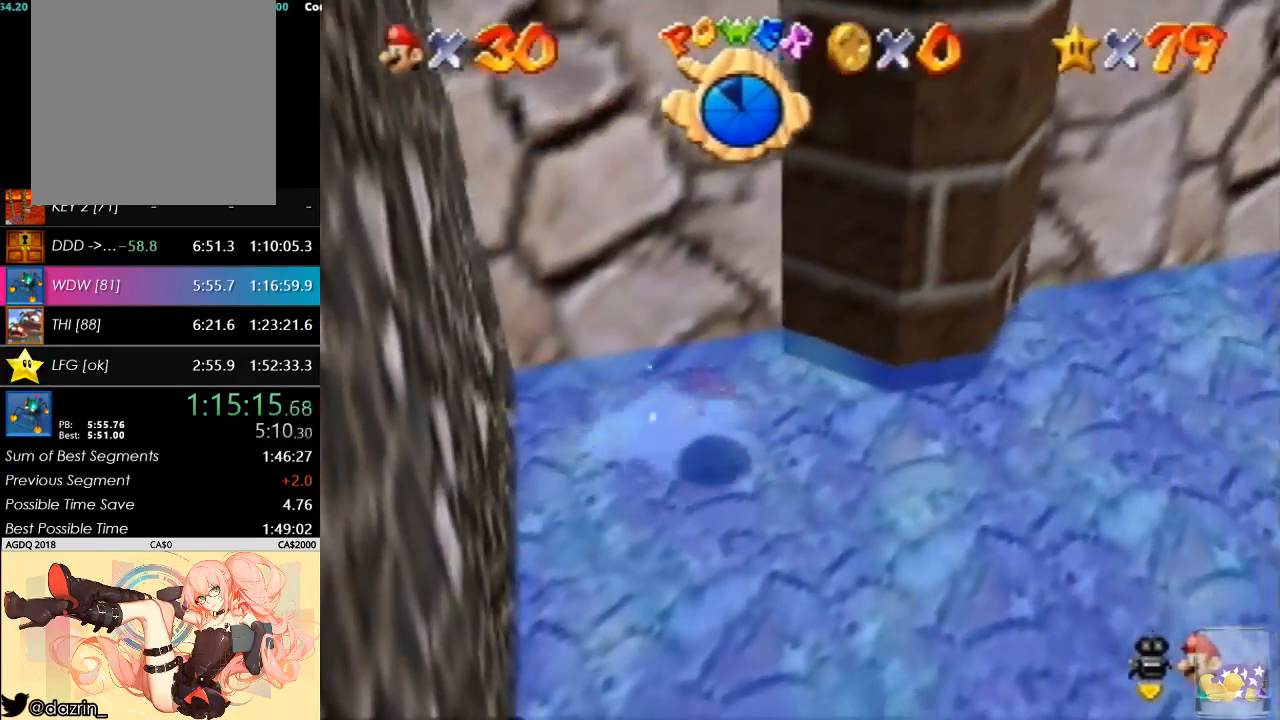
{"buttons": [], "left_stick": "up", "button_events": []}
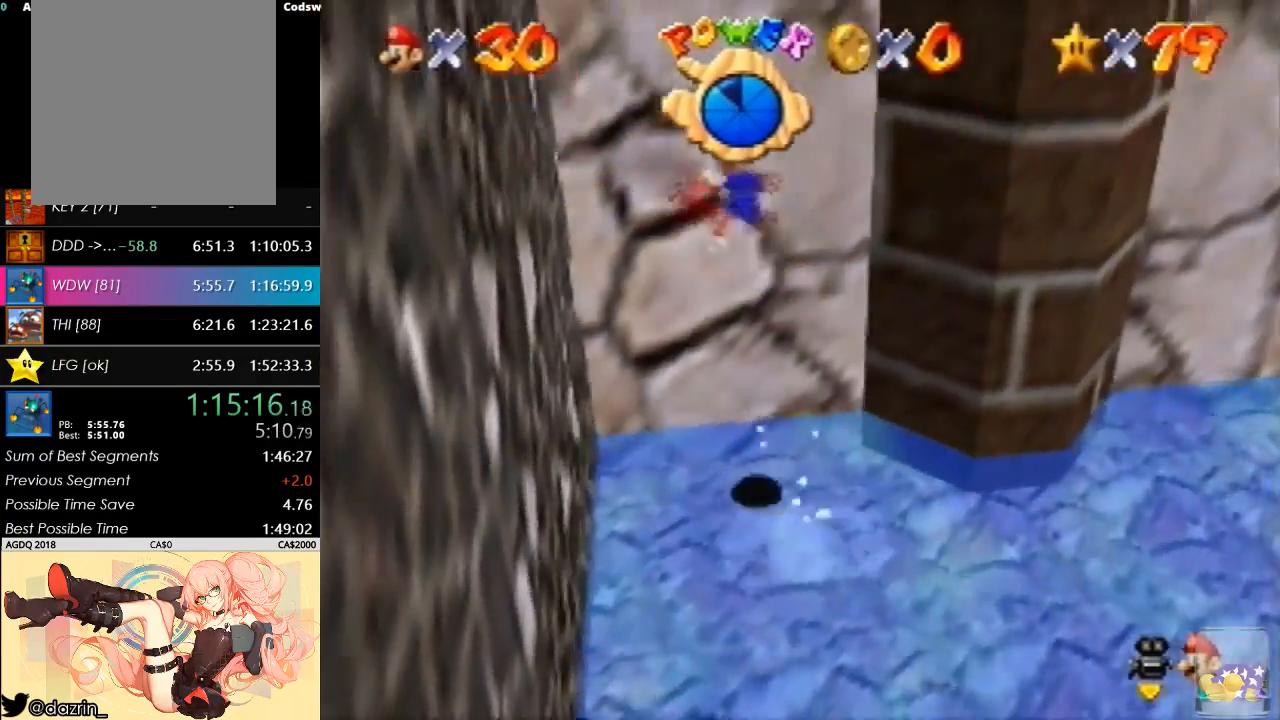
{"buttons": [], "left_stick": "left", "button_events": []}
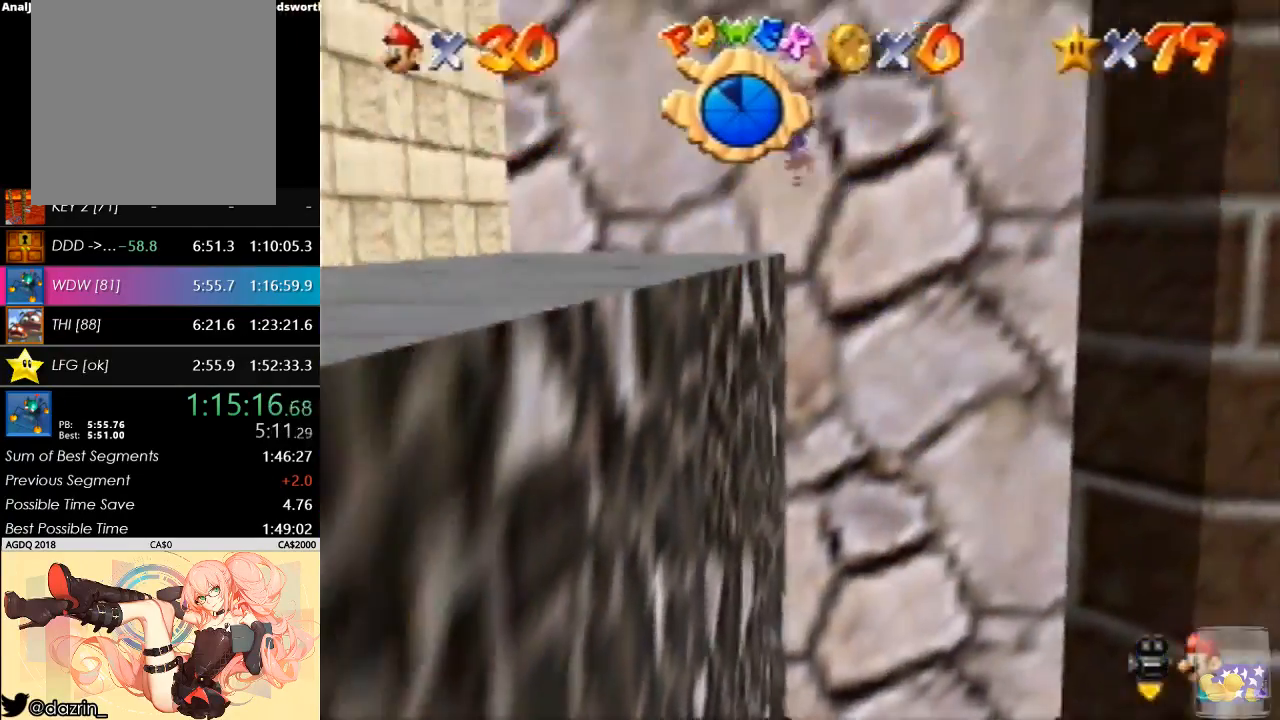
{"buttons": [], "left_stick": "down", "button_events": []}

EXERCISE => Reproduce everything above exactly, images excluded.

YOUR RESPONSE =>
{"buttons": [], "left_stick": "up", "button_events": []}
{"buttons": [], "left_stick": "left", "button_events": []}
{"buttons": [], "left_stick": "down", "button_events": []}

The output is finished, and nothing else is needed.